First, let's multiply the second equation by 4 to make the coefficients of x equal:
28x - 12y = 196
Now, we can subtract this equation from the first equation to eliminate x:
(4x + 7y) - (28x - 12y) = -33 - 196
Combine like terms:
-24x + 19y = -229
Now, we have a new equation:
-24x + 19y = -229
Next, let's multiply the first equation by 3 to make the coefficients of y equal:
12x + 21y = -99
Now, we can subtract this equation from the second equation to eliminate y:
(7x - 3y) - (12x + 21y) = 49 - (-99)
Combine like terms:
-5x - 24y = 148
Now, we have a new equation:
-5x - 24y = 148
We now have a system of two equations:
-24x + 19y = -229
-5x - 24y = 148
Now, let's solve this system using the method of elimination.

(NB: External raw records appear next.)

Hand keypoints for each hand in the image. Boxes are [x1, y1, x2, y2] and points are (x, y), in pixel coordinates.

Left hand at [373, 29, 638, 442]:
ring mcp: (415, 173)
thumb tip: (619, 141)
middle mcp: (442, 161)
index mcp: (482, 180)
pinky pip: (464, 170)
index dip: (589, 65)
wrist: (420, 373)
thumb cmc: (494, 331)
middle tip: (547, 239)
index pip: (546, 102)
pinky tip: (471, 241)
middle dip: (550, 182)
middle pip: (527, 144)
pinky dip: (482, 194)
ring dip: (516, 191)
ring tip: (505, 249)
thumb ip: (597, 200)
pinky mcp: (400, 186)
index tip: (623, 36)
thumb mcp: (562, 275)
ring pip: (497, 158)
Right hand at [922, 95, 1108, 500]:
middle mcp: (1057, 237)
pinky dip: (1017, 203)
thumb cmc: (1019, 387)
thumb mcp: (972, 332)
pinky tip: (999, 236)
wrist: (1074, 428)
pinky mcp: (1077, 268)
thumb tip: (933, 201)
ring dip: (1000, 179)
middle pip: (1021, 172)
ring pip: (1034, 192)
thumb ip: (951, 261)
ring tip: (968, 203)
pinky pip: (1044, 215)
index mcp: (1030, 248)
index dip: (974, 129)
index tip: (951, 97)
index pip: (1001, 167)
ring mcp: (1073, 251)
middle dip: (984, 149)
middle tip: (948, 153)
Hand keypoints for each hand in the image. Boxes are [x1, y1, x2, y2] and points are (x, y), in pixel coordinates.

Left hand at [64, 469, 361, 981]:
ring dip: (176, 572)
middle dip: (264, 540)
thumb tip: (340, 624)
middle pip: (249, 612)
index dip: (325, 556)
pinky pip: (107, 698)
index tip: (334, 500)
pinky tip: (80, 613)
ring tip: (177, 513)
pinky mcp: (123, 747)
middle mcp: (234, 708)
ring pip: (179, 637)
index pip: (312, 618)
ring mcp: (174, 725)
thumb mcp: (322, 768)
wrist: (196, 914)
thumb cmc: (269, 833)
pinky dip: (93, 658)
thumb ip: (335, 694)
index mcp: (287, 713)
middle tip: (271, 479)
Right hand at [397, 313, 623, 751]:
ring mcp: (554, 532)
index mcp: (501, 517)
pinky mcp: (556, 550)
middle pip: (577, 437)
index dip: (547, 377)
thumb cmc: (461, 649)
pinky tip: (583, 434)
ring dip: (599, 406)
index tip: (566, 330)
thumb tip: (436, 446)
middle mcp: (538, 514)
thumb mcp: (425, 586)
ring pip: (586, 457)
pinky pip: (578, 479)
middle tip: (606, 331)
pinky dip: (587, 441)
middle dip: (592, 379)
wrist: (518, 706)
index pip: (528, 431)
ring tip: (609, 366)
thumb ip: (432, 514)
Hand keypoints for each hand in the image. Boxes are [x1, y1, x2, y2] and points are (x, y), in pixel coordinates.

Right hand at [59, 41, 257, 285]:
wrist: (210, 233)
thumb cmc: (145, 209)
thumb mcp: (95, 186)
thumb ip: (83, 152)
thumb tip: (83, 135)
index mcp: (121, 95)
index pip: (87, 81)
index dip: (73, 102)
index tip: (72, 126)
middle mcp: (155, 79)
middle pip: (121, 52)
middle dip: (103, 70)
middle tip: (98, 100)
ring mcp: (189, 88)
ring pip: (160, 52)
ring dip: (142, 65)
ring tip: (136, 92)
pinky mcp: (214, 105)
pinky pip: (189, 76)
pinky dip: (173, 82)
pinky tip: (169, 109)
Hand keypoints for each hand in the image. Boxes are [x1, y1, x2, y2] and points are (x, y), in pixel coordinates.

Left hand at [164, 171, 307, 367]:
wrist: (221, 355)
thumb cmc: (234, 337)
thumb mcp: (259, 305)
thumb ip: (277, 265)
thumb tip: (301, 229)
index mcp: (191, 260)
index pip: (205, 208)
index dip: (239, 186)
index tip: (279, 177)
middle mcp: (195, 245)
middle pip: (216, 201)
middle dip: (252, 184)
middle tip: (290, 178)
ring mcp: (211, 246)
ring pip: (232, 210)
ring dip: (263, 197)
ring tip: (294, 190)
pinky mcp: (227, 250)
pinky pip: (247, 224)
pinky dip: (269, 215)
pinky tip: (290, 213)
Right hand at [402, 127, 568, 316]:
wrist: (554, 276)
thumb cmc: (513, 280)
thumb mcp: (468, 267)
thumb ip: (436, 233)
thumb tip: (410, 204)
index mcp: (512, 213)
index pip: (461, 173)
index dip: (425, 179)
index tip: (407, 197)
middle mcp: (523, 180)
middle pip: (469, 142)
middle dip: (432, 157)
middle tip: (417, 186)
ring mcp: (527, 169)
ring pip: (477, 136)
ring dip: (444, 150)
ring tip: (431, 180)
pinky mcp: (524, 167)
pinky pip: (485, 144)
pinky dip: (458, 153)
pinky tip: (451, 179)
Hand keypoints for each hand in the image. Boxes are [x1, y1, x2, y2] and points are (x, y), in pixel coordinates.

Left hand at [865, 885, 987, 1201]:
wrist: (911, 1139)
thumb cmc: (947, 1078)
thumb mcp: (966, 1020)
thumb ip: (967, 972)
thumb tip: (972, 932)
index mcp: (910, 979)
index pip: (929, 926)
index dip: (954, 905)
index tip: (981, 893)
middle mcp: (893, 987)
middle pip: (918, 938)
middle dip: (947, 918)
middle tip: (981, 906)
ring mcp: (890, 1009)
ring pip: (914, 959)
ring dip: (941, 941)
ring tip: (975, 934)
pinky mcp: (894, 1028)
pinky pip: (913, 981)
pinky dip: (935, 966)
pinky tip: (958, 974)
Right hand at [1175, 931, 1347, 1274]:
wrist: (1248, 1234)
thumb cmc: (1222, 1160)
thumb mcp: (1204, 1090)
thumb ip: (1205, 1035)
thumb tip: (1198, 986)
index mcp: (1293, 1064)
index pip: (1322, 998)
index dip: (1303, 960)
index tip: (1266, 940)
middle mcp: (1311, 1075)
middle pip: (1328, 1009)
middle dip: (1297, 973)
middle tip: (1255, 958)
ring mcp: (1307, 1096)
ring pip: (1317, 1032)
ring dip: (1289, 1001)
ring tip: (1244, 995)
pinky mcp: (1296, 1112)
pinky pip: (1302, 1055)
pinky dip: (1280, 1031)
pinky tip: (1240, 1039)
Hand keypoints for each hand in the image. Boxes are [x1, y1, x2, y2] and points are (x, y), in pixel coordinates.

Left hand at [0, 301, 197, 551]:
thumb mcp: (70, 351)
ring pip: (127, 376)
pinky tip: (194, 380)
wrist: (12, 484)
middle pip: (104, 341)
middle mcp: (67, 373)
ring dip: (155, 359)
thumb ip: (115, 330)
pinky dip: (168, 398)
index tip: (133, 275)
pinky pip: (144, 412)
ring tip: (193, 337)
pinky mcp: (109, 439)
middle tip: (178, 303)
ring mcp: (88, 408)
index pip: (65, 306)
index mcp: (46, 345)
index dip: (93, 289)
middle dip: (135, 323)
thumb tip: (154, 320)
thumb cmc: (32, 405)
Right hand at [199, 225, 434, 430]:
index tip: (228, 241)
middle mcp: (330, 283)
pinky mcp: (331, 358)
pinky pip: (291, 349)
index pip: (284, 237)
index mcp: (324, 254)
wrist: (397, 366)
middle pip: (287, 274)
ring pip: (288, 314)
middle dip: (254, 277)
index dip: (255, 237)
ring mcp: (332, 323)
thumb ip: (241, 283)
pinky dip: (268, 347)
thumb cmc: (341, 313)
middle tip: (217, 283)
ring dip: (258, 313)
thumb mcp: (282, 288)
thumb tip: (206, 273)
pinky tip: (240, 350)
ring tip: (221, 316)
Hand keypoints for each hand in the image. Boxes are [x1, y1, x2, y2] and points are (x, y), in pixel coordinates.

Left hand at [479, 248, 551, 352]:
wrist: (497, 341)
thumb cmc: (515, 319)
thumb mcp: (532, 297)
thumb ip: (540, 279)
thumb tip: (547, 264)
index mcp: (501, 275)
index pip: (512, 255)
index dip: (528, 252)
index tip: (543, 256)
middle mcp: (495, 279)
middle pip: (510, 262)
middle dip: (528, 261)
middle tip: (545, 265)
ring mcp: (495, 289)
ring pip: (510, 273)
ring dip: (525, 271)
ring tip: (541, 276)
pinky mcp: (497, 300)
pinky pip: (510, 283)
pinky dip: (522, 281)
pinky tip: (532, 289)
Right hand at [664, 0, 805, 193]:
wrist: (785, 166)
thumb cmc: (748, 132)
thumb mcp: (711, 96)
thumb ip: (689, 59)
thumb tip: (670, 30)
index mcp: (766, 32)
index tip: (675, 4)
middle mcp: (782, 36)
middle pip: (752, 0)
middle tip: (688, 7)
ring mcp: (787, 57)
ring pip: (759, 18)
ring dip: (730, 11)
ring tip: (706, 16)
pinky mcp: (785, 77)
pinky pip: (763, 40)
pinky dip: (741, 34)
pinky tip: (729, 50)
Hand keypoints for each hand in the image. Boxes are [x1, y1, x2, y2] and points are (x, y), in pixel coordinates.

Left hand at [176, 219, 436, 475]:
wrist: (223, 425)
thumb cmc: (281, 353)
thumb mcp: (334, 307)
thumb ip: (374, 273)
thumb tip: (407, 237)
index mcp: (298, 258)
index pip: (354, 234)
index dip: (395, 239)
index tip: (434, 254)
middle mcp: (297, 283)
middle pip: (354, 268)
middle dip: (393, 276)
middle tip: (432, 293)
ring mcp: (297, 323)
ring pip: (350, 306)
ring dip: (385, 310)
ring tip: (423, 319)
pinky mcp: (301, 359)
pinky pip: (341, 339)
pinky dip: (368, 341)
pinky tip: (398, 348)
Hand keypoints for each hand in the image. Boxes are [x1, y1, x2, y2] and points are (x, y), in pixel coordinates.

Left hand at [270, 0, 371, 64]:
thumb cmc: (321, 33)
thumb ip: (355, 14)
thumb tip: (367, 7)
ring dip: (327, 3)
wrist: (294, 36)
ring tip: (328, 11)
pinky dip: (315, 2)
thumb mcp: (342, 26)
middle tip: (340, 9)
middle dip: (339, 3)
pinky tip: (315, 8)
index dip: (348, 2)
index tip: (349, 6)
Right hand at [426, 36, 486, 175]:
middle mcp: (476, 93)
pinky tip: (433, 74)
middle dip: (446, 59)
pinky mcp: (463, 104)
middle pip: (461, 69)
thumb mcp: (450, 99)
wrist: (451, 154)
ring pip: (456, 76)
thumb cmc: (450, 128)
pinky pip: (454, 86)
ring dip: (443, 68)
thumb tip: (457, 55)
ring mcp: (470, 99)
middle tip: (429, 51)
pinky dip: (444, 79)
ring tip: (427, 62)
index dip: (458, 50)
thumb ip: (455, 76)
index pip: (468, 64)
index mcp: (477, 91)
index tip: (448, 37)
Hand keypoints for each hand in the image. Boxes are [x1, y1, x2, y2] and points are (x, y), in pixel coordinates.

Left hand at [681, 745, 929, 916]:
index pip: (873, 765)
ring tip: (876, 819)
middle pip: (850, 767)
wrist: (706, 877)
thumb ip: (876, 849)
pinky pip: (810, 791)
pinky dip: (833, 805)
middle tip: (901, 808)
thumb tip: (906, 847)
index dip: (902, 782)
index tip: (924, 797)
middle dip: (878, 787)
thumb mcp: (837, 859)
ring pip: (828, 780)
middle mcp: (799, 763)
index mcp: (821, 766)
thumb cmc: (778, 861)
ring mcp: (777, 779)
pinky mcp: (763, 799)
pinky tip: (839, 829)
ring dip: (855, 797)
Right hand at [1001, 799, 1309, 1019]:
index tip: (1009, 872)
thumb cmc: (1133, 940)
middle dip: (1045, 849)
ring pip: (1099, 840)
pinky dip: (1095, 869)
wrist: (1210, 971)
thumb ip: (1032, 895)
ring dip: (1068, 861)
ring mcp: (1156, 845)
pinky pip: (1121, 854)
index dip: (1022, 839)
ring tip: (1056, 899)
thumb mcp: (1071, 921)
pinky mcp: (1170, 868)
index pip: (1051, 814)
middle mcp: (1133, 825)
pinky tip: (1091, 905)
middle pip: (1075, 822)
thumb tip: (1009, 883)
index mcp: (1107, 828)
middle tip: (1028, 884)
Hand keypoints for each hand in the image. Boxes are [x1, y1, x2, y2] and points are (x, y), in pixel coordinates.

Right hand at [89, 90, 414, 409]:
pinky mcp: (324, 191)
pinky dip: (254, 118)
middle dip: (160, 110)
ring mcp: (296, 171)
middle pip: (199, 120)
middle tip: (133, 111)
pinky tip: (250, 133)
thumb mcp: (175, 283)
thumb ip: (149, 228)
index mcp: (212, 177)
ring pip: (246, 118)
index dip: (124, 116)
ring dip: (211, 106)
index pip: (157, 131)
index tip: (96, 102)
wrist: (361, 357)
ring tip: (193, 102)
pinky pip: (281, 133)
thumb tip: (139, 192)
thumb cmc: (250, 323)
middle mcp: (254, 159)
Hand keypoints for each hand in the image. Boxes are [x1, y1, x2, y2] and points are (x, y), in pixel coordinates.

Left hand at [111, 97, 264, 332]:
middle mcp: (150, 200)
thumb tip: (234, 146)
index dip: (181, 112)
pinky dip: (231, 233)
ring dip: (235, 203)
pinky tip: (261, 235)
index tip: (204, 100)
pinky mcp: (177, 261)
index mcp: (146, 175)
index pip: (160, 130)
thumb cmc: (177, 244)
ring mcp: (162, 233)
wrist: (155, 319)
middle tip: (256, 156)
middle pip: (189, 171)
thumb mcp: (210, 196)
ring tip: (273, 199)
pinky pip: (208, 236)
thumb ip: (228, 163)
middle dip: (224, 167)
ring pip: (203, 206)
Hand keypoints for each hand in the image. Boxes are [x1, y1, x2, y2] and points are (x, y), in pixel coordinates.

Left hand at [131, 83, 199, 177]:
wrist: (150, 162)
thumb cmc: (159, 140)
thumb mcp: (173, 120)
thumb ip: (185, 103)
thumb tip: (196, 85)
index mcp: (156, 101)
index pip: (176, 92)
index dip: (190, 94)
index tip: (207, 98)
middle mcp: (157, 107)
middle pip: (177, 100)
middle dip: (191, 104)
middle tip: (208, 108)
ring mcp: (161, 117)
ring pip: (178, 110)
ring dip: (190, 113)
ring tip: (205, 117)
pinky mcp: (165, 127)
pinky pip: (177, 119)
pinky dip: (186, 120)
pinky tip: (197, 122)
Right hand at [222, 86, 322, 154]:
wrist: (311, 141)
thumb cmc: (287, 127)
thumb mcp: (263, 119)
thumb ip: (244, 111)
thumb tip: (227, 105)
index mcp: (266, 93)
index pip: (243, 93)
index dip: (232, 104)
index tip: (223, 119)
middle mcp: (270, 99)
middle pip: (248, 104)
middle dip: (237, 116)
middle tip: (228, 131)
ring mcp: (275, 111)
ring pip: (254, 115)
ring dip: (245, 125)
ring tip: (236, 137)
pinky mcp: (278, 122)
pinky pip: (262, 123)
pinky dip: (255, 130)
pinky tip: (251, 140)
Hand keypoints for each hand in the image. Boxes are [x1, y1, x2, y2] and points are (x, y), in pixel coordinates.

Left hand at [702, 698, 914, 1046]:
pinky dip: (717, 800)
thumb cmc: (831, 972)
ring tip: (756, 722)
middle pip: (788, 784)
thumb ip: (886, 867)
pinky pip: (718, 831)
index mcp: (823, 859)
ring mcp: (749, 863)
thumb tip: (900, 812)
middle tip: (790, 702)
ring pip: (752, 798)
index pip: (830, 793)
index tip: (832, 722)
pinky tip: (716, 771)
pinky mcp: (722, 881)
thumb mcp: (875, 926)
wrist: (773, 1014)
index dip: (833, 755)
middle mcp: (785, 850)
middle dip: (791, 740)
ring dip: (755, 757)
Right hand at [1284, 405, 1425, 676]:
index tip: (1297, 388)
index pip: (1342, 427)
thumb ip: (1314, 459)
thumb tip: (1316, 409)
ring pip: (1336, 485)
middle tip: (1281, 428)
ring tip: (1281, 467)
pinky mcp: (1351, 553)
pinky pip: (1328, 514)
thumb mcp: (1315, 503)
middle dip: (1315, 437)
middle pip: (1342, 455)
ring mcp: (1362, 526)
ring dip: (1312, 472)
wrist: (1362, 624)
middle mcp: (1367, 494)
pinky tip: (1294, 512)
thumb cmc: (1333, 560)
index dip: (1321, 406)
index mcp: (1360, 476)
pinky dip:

First, let's multiply the second equation by -24 to make the coefficients of y equal:
120x + 576y = -3552
Now, we can add this equation to the first equation to eliminate y:
(-24x + 19y) + (120x + 576y) = -229 + (-3552)
Combine like terms:
96x + 595y = -3781
Now, we have a new equation:
96x + 595y = -3781
Finally, we can multiply the first equation by 595 and the second equation by 19 to make the coefficients of x equal:
-5656x - 4521y = 541395
-95x - 4560y = 2812
Now, we can add these equations to eliminate x:
(-5656x - 4521y) + (-95x - 4560y) = 541395 + 2812
Combine like terms:
-5751x - 9081y = 544207
Now, we have a new equation:
-5751x - 9081y = 544207
Now, we have a system of two equations:
96x + 595y = -3781
-5751x - 9081y = 544207
We can solve this system of equations using various methods, such as substitution or elimination. Let me know if you would like me to show you how to solve this system using a different method.